Triassic fossils were scientifically recognized in northern New Mexico just a century ago when Edward Drinker Cope, the famous paleontologist and zoologist from Philadelphia, passed through this region in 1874 on a journey from Santa Fe to Tierra Amarilla. On this trip Cope picked up a few fossil reptilian bones in the vicinity of Gallina, where Upper Triassic sediments are exposed at the base of Cerro Blanco. In the hundred years since Cope's chance discovery various paleontologists have collected and studied Triassic fossils from northern New Mexico, to reveal a tetrapod assemblage of true significance for students dedicated to the study of organic evolution and the succession of vertebrate faunas during Mesozoic time. Much has been learned as a result of work during the past century on the Triassic vertebrates of the Southwest in general, and of New Mexico in particular. Much remains to be learned.
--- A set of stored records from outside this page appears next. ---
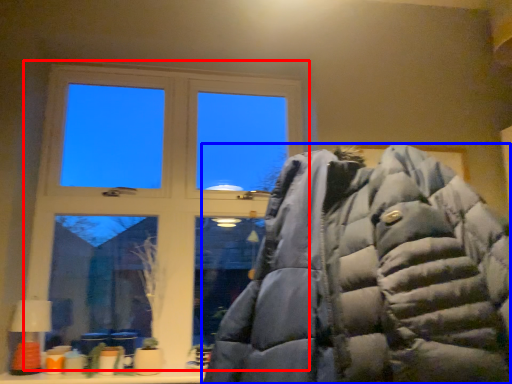
Question: Which object appears farthest to the camera in this image, window (highlighted by a red box) or jacket (highlighted by a blue box)?

Choices:
 (A) window
 (B) jacket

Answer: (A)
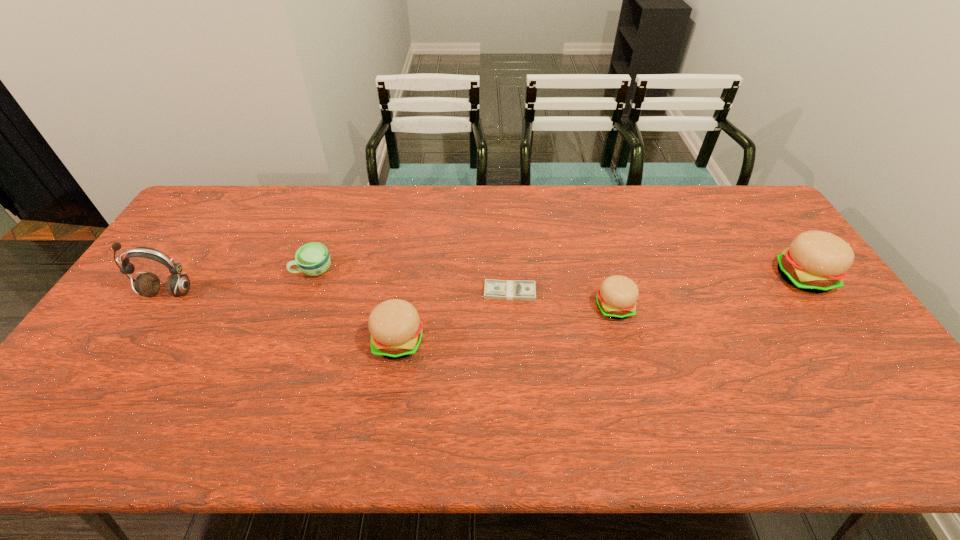
Where is `free space that satisfies the following two spatial constraints: 1. on the front side of the dollar; 2. on the right side of the second object from left to right`? The height and width of the screenshot is (540, 960). free space that satisfies the following two spatial constraints: 1. on the front side of the dollar; 2. on the right side of the second object from left to right is located at coordinates tap(306, 292).

Where is `vacant area that satisfies the following two spatial constraints: 1. on the front side of the shortest hamburger; 2. on the right side of the cup`? vacant area that satisfies the following two spatial constraints: 1. on the front side of the shortest hamburger; 2. on the right side of the cup is located at coordinates point(300,308).

This screenshot has height=540, width=960. Find the location of `free location that satisfies the following two spatial constraints: 1. on the back side of the second shortest hamburger; 2. on the right side of the rightmost hamburger`. free location that satisfies the following two spatial constraints: 1. on the back side of the second shortest hamburger; 2. on the right side of the rightmost hamburger is located at coordinates (409, 278).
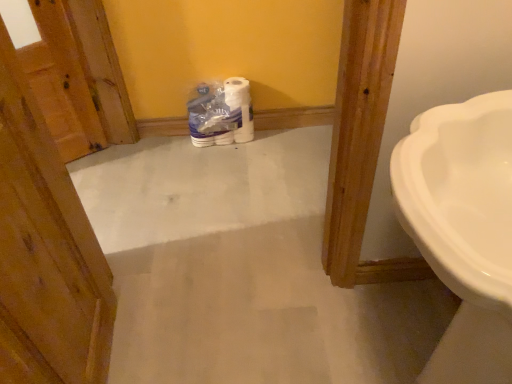
Question: From a real-world perspective, is wooden door at left on top of white glossy sink at right?

Choices:
 (A) yes
 (B) no

Answer: (A)

Question: Does wooden door at left have a smaller size compared to white glossy sink at right?

Choices:
 (A) no
 (B) yes

Answer: (B)

Question: Is wooden door at left facing towards white glossy sink at right?

Choices:
 (A) yes
 (B) no

Answer: (A)

Question: Is white glossy sink at right surrounded by wooden door at left?

Choices:
 (A) yes
 (B) no

Answer: (B)

Question: From a real-world perspective, is wooden door at left physically below white glossy sink at right?

Choices:
 (A) yes
 (B) no

Answer: (B)

Question: From their relative heights in the image, would you say white glossy sink at right is taller or shorter than wooden door at left?

Choices:
 (A) short
 (B) tall

Answer: (A)

Question: Considering the relative positions of white glossy sink at right and wooden door at left in the image provided, is white glossy sink at right to the left or to the right of wooden door at left?

Choices:
 (A) left
 (B) right

Answer: (B)

Question: Is white glossy sink at right in front of or behind wooden door at left in the image?

Choices:
 (A) behind
 (B) front

Answer: (A)

Question: From a real-world perspective, relative to wooden door at left, is white glossy sink at right vertically above or below?

Choices:
 (A) above
 (B) below

Answer: (B)

Question: In terms of width, does white glossy toilet paper at center look wider or thinner when compared to white glossy sink at right?

Choices:
 (A) wide
 (B) thin

Answer: (B)

Question: Is white glossy toilet paper at center bigger or smaller than white glossy sink at right?

Choices:
 (A) big
 (B) small

Answer: (B)

Question: Considering the relative positions of white glossy toilet paper at center and white glossy sink at right in the image provided, is white glossy toilet paper at center to the left or to the right of white glossy sink at right?

Choices:
 (A) right
 (B) left

Answer: (B)

Question: Is white glossy toilet paper at center taller or shorter than white glossy sink at right?

Choices:
 (A) tall
 (B) short

Answer: (B)

Question: Considering the positions of wooden door at left and white glossy toilet paper at center in the image, is wooden door at left bigger or smaller than white glossy toilet paper at center?

Choices:
 (A) big
 (B) small

Answer: (A)

Question: From the image's perspective, is wooden door at left above or below white glossy toilet paper at center?

Choices:
 (A) above
 (B) below

Answer: (B)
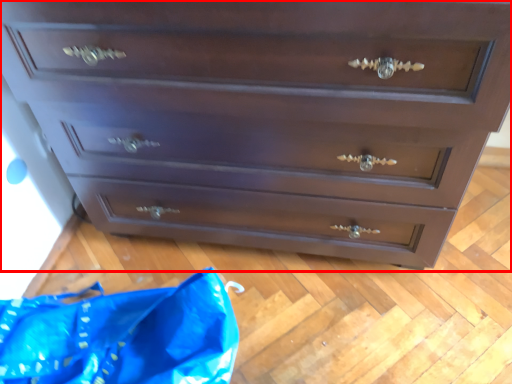
Question: In this image, where is chest of drawers (annotated by the red box) located relative to material?

Choices:
 (A) left
 (B) right

Answer: (B)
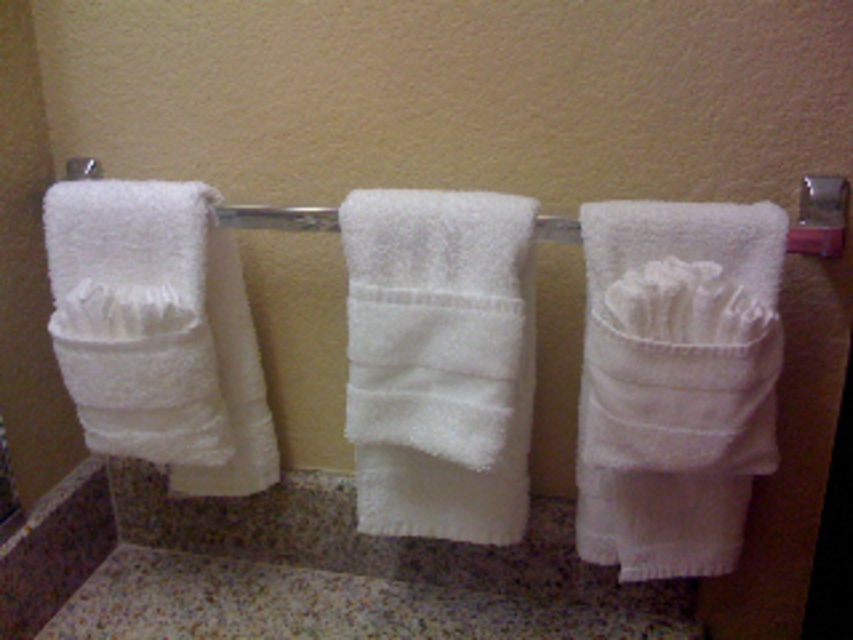
Question: In this image, where is white soft towel at right located relative to white fluffy towel at center?

Choices:
 (A) below
 (B) above

Answer: (A)

Question: Which point is farther to the camera?

Choices:
 (A) (430, 492)
 (B) (772, 400)

Answer: (A)

Question: Which point is closer to the camera?

Choices:
 (A) (751, 225)
 (B) (490, 492)

Answer: (A)

Question: In this image, where is white soft towel at right located relative to white fluffy towel at center?

Choices:
 (A) above
 (B) below

Answer: (B)

Question: Which of the following is the farthest from the observer?

Choices:
 (A) white fluffy towel at center
 (B) white soft towel at right

Answer: (A)

Question: Is white soft towel at right closer to camera compared to white fluffy towel at center?

Choices:
 (A) no
 (B) yes

Answer: (B)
Three areas in northern New Mexico have yielded Triassic fossils: namely the slopes at the base of Cerro Blanco (already mentioned) a hogback immediately to the west of Capulin Mesa, as well as around the Mesa; the badlands at Ghost Ranch, and particularily the basal portions of the colorful cliffs which rise in spectacular splendor behind the ranch; and exposures in the vicinity of Lamy, to the south of Santa Fe. Our interest is in the first two of the areas listed, and especially the sediments at Ghost Ranch.